Forget what you see in movie: attacks aren’t fast operations. The adversaries don’t swoop into an IT environment, quickly find the data they’re looking for and swiftly exit. In reality, attacks are long, slow operations that take weeks, if not months, to achieve their goal and require multiple steps.
While the thought of the bad guys lurking undetected in a network for several weeks may cause security professionals to break into a cold sweat, lengthy, complex operations actually provide defenders with an advantage. Each stage of the attack lifecycle and each move the adversaries make provide security professionals with an opportunity to detect malicious activity and expose the entire operation. This approach does away with the mentality of only building better, taller walls to guard your assets. Motivated attackers, whether they’re a nation-state hungry for intellectual property or a well-financed cyber-crime group, will eventually find a way around your defenses.
Using behavior-based detection models to find the signs of an active cyber attack
Instead, you’re pairing a strong defense with behavioral detection to discover adversaries who are already in your network. Like the name implies, behavioral detection entails looking for attacker behavior instead of malware hashes and other traditional indicators of compromise, which can be easily changed to avoid detection by firewalls and antivirus software. With behavioral analysis you’re looking for the attacker’s tools, techniques and procedures (TTPs).
TTP development is a long and expensive process and, like developing any piece of software includes steps like research and development, prototyping, beta testing and quality assurance. Given how complicated TTPs are to produce, they’re very challenging or impossible to modify. Detect a TTP and you’ve found the adversaries’ most coveted assets. Detect enough to TTPs and you’ll likely see how the entire attack operation has unfollowed, possibly forcing the bad guys to pause the campaign and regroup or even stop the operation. In one operation discovered by Cybereason, attackers suspended their operation after the PowerShell infrastructure they were using to carry out fileless malware attacks was detected and shut down. After a four-week hiatus, they returned with tools that allowed them to bypass the PowerShell execution restrictions that the company implemented.
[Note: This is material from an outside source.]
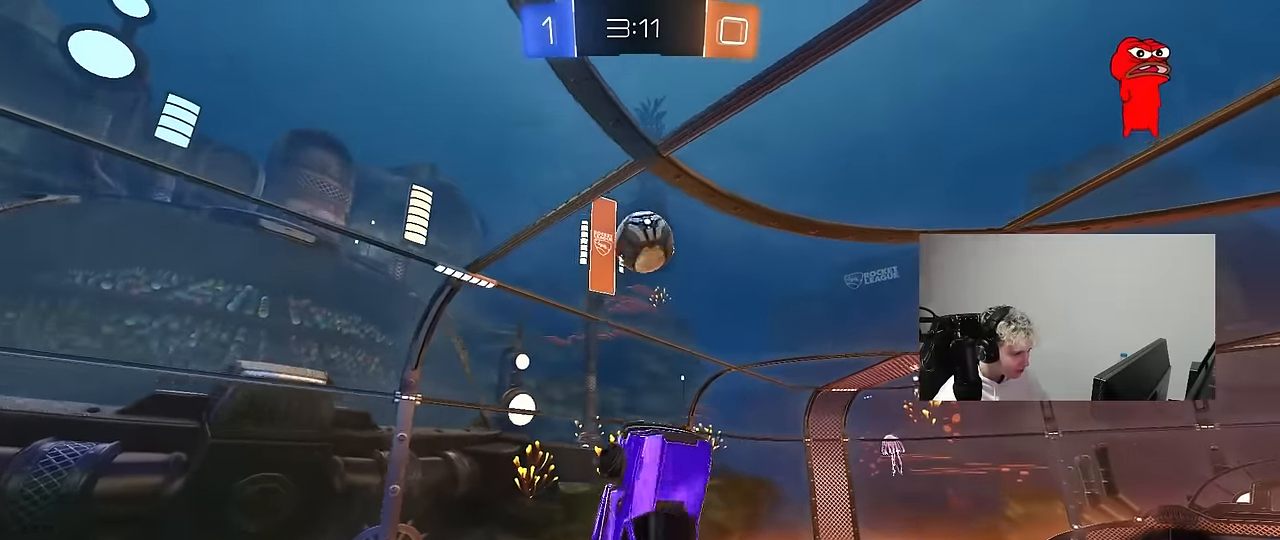
{"keys": ["d", "shift", "w"], "mouse": ["left"], "mouse_move": "left", "events": [[33, "s", "down"], [133, "mouse_left", "down"], [166, "s", "up"], [216, "mouse_left", "up"], [366, "mouse_left", "down"], [416, "shift", "down"], [416, "w", "down"]]}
Every attack won’t contain each phase of the attack lifecycle. In fact, in some attacks phases of the attack lifecycle could be repeated. The takeaway is that each phase of the attack provides the defenders with a chance to discover facets of the operation. For example, here’s how defenders can detect lateral movement by looking for excessive port scans.
Looking for excessive port scans to discover lateral movement
When attackers move on to the lateral movement phase of the attack, they’re scanning the network to learn what other machines are on it and what protocols they’re using. They’re looking for open ports that can be used later for exploits and lateral movement.
To obtain this information, the attackers will enumerate all the ports of another machine. For instance, let’s say that there’s a machine with the IP address 10.00.17. Attackers will try every port on that machine until they find one that’s open. If the attacker discovers that port 443 is open, for example, they’ll check to see if they have vulnerabilities or exploits that can be used on the open protocol.
Look for excessive port scans, which could indicate that attackers are conducting reconnaissance and attempting to map out your network. Intrusion detection tools can detect port scanners, but, admittedly, determining what’s legitimate scanning and what’s reconnaissance is tricky. Networks are filled with computers and applications that are constantly talking to each other so you have to filter out the noise, which can take awhile. But you can discover anomalies that indicate an attack if you know how many ports and destination the devices on your network typically access. Identifying port enumeration across machines can lead to detecting the early stages of internal reconnaissance and prevent the attack from spreading to other machines.